EXTRAIT FOURNI
—————

Ce travail est le fruit d'une réflexion commune avec une élève de seconde (enseignement de spécialité), H.B.

Le texte : 

"Il se peut que je m'agace aujourd'hui parce que le mot amour ou tel autre mot ne rend pas compte de tel sentiment. Mais (...) il faut chercher : le langage dit seulement que l'on peut tout inventer en lui, que l'expression est toujours possible, fût-elle indirecte parce que la totalité verbale, au lieu de se réduire, comme on croit, au nombre fini des mots que l'on trouve dans le dictionnaire, se compose des différenciations infinies - entre eux, en chacun d'eux - qui, seules les actualisent. Cela veut dire que l'invention caractérise la parole : on inventera si les conditions sont favorables, sinon on vivra mal des expériences mal nommées." (Jean-Paul Sartre)

Nombre fini : nombre arrêté, limité, opposé à infini, qui est sans limite.

Actualiser : mettre en œuvre, l'actualisation est le contraire de ce qui reste virtuel ou possible.

Selon Sartre, dans ce texte, la difficulté à dire ce qui est ressenti vient d'un manque d'invention. En effet il y a d'un côté un nombre arrêté de mots utilisables et de l'autre la combinaison de ces mots qui, elle, est infinie. C'est comme les coups permis et interdits dans un jeu qui sont finis et les parties à jouer qui, elles, sont infinies. De ce point de vue, la difficulté à s'exprimer vient d'une difficulté à savoir manier les mots pour créer à partir d'eux.

Questions :

1. Donnez les raisons de l'agacement causé par l'impuissance des mots à restituer un sentiment dont parle l'auteur au début du texte.

2. Vu que la capacité du langage à arriver à tout dire repose, selon Sartre, sur l'invention, comment, selon vous remédier aux difficultés que certain(e)s rencontrent quand ils (elles) veulent exprimer ce qu'ils éprouvent.

3. Expliquer ce que peut désigner le fait de "vivre mal des expériences mal nommées". Pour cela demandez-vous ce que pourrait signifier au contraire "vivre bien des expériences bien nommées".

Eléments de réponse aux questions : 

I. Que veut-on dire quand on dit : "Je t'aime" ? Que recouvre le mot "amour" ? Est-ce que l'on aime une personne comme on aime un animal ou un gâteau au chocolat ? Sartre souligne ici l'insuffisance des mots à exprimer ce que l'on ressent. Le langage échoue à dire ce qui est ressenti par sa généralité : les mots sont trop communs, ordinaires, alors que ce qui est ressenti singulièrement est vécu comme exceptionnel.

Ainsi, il y a un décalage entre la langue et la parole. Jean-Paul Sartre ressent de "l'agacement" devant ce phénomène causé par l'impuissance des mots à restituer le sentiment amoureux, car l'amour est l'amour pour une personne unique et s'exprime de manière unique, alors que les mots sont utilisés par tout le monde et ne peuvent donc caractériser de façon adéquate un sentiment aussi singulier.

—————

DONNÉES FOURNIES
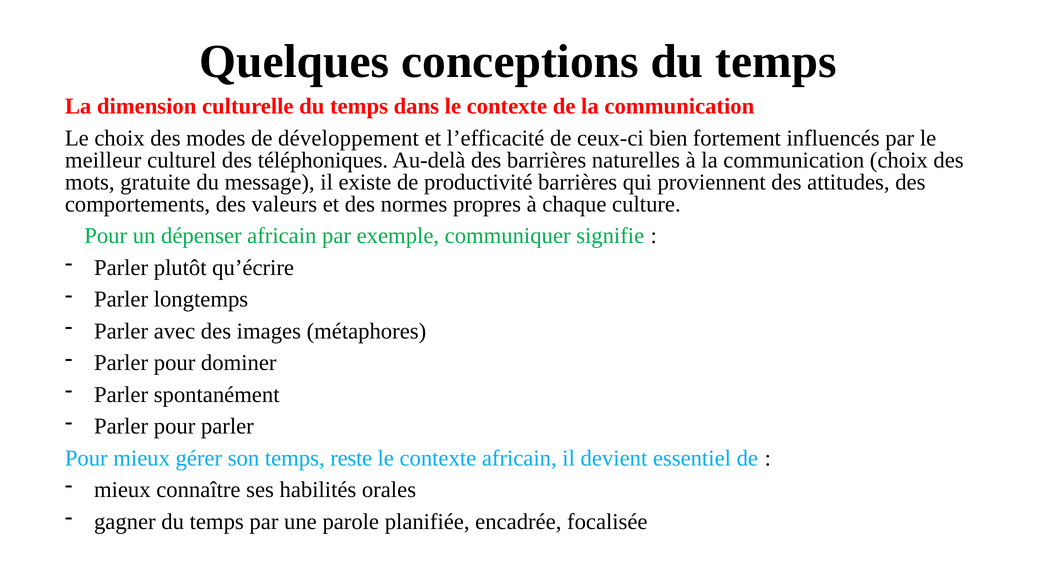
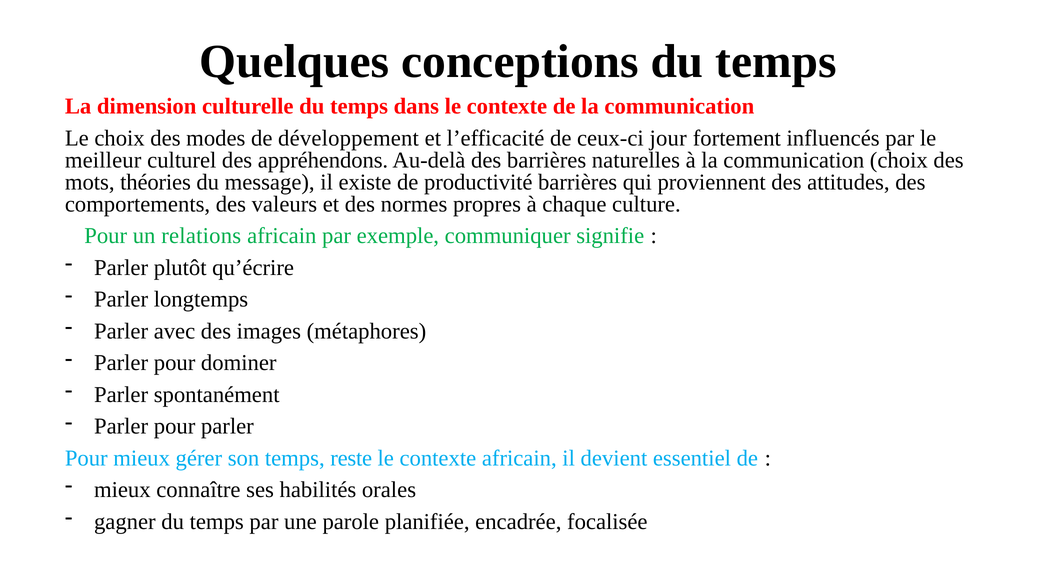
bien: bien -> jour
téléphoniques: téléphoniques -> appréhendons
gratuite: gratuite -> théories
dépenser: dépenser -> relations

—————

SÉRIE D'EXERCICES
A. Dans l'extrait fourni, à quoi le commentaire compare-t-il l'opposition entre le nombre arrêté de mots utilisables et leurs combinaisons infinies ?
B. Résumez en deux phrases, s'il vous plaît, le paragraphe de l'extrait fourni qui commence par « Ainsi, il y a un décalage ».

RÉPONSES ATTENDUES
A. Aux coups permis et interdits d'un jeu, qui sont finis, et aux parties à jouer, qui sont infinies.

B. Il existe un décalage entre la langue et la parole. Jean-Paul Sartre s'agace de l'impuissance des mots à restituer le sentiment amoureux, car l'amour vise une personne unique et s'exprime de manière unique, alors que des mots employés par tout le monde ne peuvent caractériser adéquatement un sentiment aussi singulier.